Mar 28 2011
The US Food and Drug Administration announced today that the drug ipilimumab (brand name Yervoy) has been approved for the treatment of patients with metastatic melanoma. It is the first drug ever shown to improve overall survival for patients with advanced melanoma.
Ipilimumab uses a novel approach known as immunotherapy, which exploits the body's own immune system to attack cancer. The therapy, originally known as anti-CTLA-4, was developed in 1996 by James Allison, PhD, Chair of the Sloan-Kettering Institute's Immunology Program at MSKCC. For more than 20 years, Dr. Allison's research has focused on the mechanisms that regulate the immunologic responses of T lymphocytes - commonly referred to as T cells - with an emphasis on manipulating T cell response in order to develop novel tumor immunotherapy approaches.
Over the years, Memorial Sloan-Kettering researchers were deeply involved in preclinical and clinical studies using ipilimumab, most notably a 2009 phase II multicenter trial led by medical oncologist Jedd Wolchok, MD, PhD. Dr. Wolchok was a participant in the phase III trial, presented in 2010 at the American Society of Clinical Oncology annual meeting, which found a dose-response relationship to the drug in patients with stage III or IV disease.
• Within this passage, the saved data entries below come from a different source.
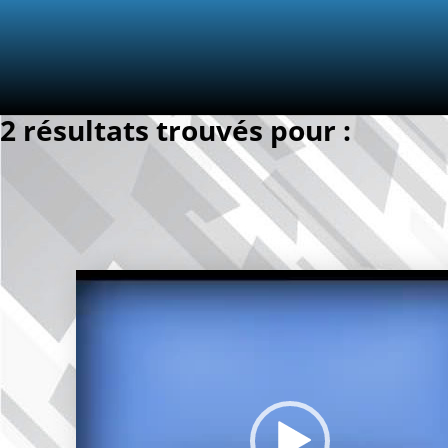
2 résultats trouvés pour :
Lecteur
vidéo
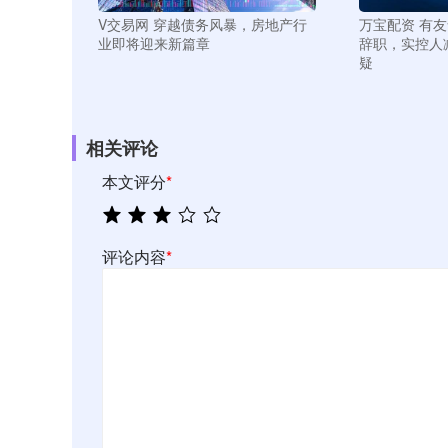
V交易网 穿越债务风暴，房地产行
万宝配资 有
业即将迎来新篇章
辞职，实控人
疑
相关评论
本文评分
*
评论内容
*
He also led a team in the development of a novel set of tumor-response criteria based on ipilimumab's unique mechanism of action.
Together, recent advances in understanding intracellular signaling pathways and immunotherapies such as ipilimumab to block those pathways have allowed clinicians to offer melanoma patients new treatment options for this disease.
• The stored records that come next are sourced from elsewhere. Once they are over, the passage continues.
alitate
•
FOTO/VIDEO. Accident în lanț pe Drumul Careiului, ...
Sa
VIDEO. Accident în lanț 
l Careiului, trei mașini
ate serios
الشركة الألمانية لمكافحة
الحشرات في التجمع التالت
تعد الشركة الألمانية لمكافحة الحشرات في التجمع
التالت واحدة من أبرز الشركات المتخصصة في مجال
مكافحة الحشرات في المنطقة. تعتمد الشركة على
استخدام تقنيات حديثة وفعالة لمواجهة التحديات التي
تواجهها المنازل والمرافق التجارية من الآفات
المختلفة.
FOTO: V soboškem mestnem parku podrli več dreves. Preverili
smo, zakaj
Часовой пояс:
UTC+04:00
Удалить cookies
"Ipilimumab is the first drug ever to be shown to produce an improvement in overall survival for patients with metastatic melanoma," according to Dr. Wolchok. "This is a significant achievement in a disease which has been so resistant to standard therapies. It is also a great source of hope for patients as we now build on the success of ipilimumab with novel combination therapies."
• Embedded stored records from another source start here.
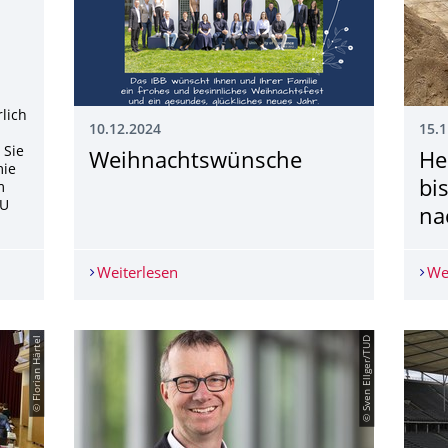
rlich
10.12.2024
15.1
 Sie
Weihnachtswünsche
He
mie
bi
m
TU
na
Brennpunkte in der Bauabwicklung" am 06.03.2025 in Leipzig
Weiterlesen
Weihnachtswünsche
We
© Florian Härtel
© Sven Ellger/TUD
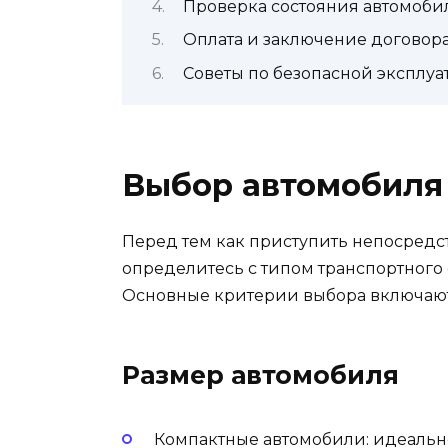
Проверка состояния автомоби
Оплата и заключение договор
Советы по безопасной эксплу
Выбор автомобиля
Перед тем как приступить непосред
определитесь с типом транспортного 
Основные критерии выбора включают
Размер автомобиля
Компактные автомобили: идеально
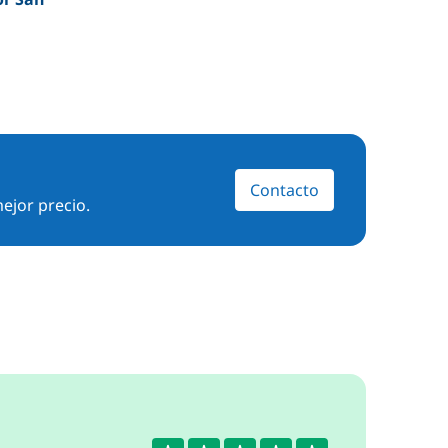
Contacto
ejor precio.
4.2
"The success of ipilimumab underscores the importance of basic research to clinical achievement," Dr. Allison added. "The concept came directly out of our studies on fundamental mechanisms of regulation of T cell responses."
In addition, researchers at the Center are studying biomarkers to help identify those patients who could benefit most from therapies like ipilimumab, and they have received a National Institutes of Health Grand Opportunity Stimulus award to study how the immune response to the NY-ESO-1 antigen is related to clinical outcome for ipilimumab therapy. This work, which is being conducted in several large clinical trials, is also supported by grants from the Melanoma Research Alliance and the Cancer Research Institute.
According to the National Cancer Institute, 68,130 new cases of melanoma were diagnosed in the United States in 2010, and 8,700 Americans died from the disease. Melanoma is the least common form of skin cancer, but is considered the most serious.